Pero el reconocimiento de este derecho presupone reconocer la agencia moral de las mujeres, su capacidad para tomar decisiones sin tutelas religiosas o estatales que decidan por ella, sin machos cavernícolas que piensen que las mujeres que mueren a causa de un aborto es porque se lo buscaron. Como nos acaba de mostrar el Senado, el ejercicio de este poder tutelar marca el límite del ejercicio ciudadano permitido a las mujeres, en un país donde todavía se considera perfectamente normal que el hombre decrete hasta el largo de la falda de su pareja y donde a los políticos les falta coraje para enfrentar las exigencias del fanatismo religioso -el mismo que limita el acceso a los anticonceptivos y se opone tajantemente a la educación sexual escolar-.

 

Luego del triste espectáculo de esta semana en el Congreso solo nos queda preguntarnos: ¿es democrático un gobierno que solo escucha (y obedece) a las iglesias, los empresarios y los militares, mientras ignora las necesidades y deseos manifiestos de la ciudadanía? ¿Hay democracia en un país que niega derechos básicos a las mujeres y a la diversidad sexual, mientras le otorga jurisdicciones privilegiadas a los militares y se autolegisla normas electorales a su conveniencia? ¿No será hora de que dejemos de llamar “democracia” a un Estado mal gobernado por partidocracias mafiosas y tiguerajes congresionales que, período tras período, gobiernan para beneficio propio y de sus socios?

 

La facilidad con que el gobierno de Abinader se dejó tumbar el pulso por los sectores antidemocráticos con lo del Código Penal y la ley de trata pone en evidencia el miedo que los políticos del sistema le tienen a la ultraderecha, lo que no augura nada bueno.
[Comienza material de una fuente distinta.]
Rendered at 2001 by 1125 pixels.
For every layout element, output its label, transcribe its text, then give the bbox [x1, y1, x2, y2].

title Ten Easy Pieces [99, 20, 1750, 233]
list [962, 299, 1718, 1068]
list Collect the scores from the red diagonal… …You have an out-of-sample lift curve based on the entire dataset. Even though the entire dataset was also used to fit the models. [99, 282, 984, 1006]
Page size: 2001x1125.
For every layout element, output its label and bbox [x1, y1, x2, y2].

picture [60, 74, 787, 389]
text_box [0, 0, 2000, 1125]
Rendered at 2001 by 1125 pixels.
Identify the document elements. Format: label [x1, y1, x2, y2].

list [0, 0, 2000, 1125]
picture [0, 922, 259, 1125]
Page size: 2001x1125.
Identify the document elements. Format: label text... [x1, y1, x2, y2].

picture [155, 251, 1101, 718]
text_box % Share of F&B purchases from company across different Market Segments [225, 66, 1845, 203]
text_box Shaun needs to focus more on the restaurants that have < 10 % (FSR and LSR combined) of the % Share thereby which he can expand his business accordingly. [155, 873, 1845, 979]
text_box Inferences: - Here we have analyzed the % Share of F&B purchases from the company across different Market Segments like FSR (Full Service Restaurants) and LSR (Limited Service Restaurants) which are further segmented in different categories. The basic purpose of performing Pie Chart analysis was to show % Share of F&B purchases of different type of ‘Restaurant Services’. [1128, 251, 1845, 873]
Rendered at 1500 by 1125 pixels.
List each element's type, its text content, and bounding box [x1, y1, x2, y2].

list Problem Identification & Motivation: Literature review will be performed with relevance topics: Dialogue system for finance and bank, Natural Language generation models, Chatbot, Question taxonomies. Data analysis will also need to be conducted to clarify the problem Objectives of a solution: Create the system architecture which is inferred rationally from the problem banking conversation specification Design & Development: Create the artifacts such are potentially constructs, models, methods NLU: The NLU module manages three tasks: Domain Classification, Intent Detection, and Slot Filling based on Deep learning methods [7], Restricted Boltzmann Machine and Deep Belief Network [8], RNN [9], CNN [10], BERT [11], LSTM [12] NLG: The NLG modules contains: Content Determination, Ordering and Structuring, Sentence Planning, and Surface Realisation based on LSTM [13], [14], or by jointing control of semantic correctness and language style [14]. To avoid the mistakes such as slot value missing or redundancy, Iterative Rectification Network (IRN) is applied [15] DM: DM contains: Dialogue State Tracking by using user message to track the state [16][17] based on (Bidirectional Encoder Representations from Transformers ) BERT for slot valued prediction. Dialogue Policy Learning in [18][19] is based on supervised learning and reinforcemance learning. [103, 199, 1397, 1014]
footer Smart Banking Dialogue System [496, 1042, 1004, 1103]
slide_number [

Los eventos de esta semana confirman una vez más que las decisiones relativas a los derechos de las personas no se toman en función de los deseos de la mayoría sino de las demandas de minorías cada vez más fanatizadas, que cuentan con el respaldo de importantes sectores de poder y sus medios de comunicación. Cada claudicación del gobierno los empodera más, atribuyéndoles un arrastre político mayor del que en realidad tienen. Y lo más deprimente es pensar que en el 2024 uno de los partidos del sistema va a ganar nuevamente las elecciones y que cada vez importa menos cuál de ellos sea, porque cada día se parecen más entre sí.